Pub. online:23 Mar 2020Type:Research ArticleOpen Access
Volume 31, Issue 1 (2020), pp. 143–160
Phishing activities remain a persistent security threat, with global losses exceeding 2.7 billion USD in 2018, according to the FBI’s Internet Crime Complaint Center. In literature, different generations of phishing websites detection methods have been observed. The oldest methods include manual blacklisting of known phishing websites’ URLs in the centralized database, but they have not been able to detect newly launched phishing websites. More recent studies have attempted to solve phishing websites detection as a supervised machine learning problem on phishing datasets, designed on features extracted from phishing websites’ URLs.
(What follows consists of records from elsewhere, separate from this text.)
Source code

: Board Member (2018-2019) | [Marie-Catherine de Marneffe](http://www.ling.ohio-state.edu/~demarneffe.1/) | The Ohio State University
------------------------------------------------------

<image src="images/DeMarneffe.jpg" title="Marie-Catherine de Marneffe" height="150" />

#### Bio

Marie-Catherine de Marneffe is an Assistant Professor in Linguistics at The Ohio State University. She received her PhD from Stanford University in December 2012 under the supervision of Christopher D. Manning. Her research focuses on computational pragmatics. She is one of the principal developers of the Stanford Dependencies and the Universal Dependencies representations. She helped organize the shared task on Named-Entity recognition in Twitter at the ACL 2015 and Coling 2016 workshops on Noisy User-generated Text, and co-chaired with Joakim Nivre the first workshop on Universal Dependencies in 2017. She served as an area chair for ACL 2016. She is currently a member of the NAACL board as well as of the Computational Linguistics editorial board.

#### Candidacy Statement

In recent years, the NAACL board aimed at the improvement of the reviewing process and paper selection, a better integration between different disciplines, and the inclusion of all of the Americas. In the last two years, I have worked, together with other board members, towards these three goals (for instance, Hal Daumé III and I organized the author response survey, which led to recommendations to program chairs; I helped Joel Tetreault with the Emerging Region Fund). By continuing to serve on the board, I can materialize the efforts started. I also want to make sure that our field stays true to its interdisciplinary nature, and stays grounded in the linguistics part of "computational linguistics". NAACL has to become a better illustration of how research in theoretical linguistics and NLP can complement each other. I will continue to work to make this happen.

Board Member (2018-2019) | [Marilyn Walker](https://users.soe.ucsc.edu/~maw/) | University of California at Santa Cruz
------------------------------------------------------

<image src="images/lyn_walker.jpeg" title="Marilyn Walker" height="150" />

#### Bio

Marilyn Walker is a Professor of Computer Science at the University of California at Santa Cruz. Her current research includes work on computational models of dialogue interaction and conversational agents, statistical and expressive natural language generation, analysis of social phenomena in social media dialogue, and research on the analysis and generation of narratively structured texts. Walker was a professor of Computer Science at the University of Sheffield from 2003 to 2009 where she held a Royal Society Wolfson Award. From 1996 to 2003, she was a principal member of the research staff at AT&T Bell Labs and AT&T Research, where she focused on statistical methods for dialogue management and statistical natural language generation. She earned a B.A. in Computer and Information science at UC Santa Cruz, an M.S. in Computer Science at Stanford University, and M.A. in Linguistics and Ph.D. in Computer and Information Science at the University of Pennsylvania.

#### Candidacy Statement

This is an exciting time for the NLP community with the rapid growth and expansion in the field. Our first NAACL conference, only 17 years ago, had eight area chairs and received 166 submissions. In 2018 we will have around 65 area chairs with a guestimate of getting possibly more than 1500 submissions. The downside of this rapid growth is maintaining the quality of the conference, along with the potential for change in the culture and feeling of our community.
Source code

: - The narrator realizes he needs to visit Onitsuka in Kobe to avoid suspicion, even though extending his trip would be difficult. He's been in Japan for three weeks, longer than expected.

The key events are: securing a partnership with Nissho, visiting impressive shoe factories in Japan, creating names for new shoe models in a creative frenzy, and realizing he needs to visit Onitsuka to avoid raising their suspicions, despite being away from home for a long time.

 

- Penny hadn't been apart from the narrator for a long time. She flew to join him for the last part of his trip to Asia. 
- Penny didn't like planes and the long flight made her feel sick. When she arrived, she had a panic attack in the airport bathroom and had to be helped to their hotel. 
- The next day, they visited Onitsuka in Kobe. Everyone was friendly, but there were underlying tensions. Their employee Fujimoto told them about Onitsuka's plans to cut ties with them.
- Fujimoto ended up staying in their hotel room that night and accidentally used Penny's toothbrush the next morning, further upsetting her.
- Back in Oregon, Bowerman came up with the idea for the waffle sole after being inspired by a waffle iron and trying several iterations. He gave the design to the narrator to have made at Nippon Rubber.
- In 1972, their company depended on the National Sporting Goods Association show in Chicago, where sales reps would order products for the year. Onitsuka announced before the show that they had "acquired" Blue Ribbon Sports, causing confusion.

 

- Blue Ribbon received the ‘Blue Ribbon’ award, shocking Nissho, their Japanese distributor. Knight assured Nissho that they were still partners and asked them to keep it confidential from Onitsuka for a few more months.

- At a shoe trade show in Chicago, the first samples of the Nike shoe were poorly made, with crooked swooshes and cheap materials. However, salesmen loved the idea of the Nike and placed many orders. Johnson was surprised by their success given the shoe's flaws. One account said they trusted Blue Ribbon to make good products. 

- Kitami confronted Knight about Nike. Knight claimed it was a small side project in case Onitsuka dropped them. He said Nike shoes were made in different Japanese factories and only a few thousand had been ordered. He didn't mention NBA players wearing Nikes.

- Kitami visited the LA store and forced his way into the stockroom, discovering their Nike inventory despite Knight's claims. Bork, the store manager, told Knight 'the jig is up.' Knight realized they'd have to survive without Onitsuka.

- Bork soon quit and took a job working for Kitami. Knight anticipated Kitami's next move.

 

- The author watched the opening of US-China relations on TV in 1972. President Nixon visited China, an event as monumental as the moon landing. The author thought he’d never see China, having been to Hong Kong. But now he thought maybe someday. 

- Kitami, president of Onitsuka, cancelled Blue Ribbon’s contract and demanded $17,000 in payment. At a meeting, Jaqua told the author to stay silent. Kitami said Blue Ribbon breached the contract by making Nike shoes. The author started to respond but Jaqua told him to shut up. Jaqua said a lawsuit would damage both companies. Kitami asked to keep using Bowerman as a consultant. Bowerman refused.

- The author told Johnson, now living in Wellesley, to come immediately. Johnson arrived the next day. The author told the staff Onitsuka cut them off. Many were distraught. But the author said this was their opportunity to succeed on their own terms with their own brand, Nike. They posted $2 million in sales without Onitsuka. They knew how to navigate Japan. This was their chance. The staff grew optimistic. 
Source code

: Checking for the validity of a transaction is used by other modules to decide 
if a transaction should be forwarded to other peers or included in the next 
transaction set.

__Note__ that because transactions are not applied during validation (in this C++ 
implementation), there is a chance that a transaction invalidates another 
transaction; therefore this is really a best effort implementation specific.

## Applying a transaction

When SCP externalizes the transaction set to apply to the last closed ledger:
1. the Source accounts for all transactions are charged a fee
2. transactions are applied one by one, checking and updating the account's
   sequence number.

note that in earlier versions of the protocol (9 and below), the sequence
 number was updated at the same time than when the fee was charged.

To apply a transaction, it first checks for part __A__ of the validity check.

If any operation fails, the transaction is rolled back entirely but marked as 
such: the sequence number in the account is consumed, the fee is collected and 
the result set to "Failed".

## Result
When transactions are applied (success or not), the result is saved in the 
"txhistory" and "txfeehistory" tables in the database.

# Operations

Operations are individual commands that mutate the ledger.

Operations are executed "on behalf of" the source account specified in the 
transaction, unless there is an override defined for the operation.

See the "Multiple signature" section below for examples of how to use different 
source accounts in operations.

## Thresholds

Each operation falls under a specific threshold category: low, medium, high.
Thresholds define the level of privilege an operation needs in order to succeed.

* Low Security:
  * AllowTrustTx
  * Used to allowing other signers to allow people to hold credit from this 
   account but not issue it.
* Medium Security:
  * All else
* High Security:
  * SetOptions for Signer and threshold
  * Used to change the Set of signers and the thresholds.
These studies have shown some classification algorithms performing better than others on differently designed datasets but have not distinguished the best classification algorithm for the phishing websites detection problem in general. The purpose of this research is to compare classic supervised machine learning algorithms on all publicly available phishing datasets with predefined features and to distinguish the best performing algorithm for solving the problem of phishing websites detection, regardless of a specific dataset design. Eight widely used classification algorithms were configured in Python using the Scikit Learn library and tested for classification accuracy on all publicly available phishing datasets. Later, classification algorithms were ranked by accuracy on different datasets using three different ranking techniques while testing the results for a statistically significant difference using Welch’s T-Test. The comparison results are presented in this paper, showing ensembles and neural networks outperforming other classical algorithms.